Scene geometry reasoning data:

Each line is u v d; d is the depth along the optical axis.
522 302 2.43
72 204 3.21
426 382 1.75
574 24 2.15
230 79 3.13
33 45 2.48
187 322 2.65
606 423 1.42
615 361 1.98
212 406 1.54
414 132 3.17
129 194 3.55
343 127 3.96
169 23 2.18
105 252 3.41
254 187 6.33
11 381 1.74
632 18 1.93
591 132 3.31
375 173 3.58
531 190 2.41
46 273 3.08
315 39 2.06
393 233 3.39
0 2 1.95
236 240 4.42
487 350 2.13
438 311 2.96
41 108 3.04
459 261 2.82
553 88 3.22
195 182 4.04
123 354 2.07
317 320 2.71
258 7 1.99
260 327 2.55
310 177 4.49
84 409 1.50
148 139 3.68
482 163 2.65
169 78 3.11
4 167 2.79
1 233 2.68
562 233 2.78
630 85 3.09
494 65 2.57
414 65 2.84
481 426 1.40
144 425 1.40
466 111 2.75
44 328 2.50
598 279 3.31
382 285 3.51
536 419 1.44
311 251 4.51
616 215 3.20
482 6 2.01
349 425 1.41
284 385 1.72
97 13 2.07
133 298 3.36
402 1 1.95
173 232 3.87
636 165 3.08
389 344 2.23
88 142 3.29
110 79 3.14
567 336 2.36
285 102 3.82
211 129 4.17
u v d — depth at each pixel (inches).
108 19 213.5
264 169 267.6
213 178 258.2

### REQUIRED WORK
Print the data in full. Match it exactly.

### WRITTEN REPLY
Each line is u v d; d is the depth along the optical axis.
522 302 2.43
72 204 3.21
426 382 1.75
574 24 2.15
230 79 3.13
33 45 2.48
187 322 2.65
606 423 1.42
615 361 1.98
212 406 1.54
414 132 3.17
129 194 3.55
343 127 3.96
169 23 2.18
105 252 3.41
254 187 6.33
11 381 1.74
632 18 1.93
591 132 3.31
375 173 3.58
531 190 2.41
46 273 3.08
315 39 2.06
393 233 3.39
0 2 1.95
236 240 4.42
487 350 2.13
438 311 2.96
41 108 3.04
459 261 2.82
553 88 3.22
195 182 4.04
123 354 2.07
317 320 2.71
258 7 1.99
260 327 2.55
310 177 4.49
84 409 1.50
148 139 3.68
482 163 2.65
169 78 3.11
4 167 2.79
1 233 2.68
562 233 2.78
630 85 3.09
494 65 2.57
414 65 2.84
481 426 1.40
144 425 1.40
466 111 2.75
44 328 2.50
598 279 3.31
382 285 3.51
536 419 1.44
311 251 4.51
616 215 3.20
482 6 2.01
349 425 1.41
284 385 1.72
97 13 2.07
133 298 3.36
402 1 1.95
173 232 3.87
636 165 3.08
389 344 2.23
88 142 3.29
110 79 3.14
567 336 2.36
285 102 3.82
211 129 4.17
u v d — depth at each pixel (inches).
108 19 213.5
264 169 267.6
213 178 258.2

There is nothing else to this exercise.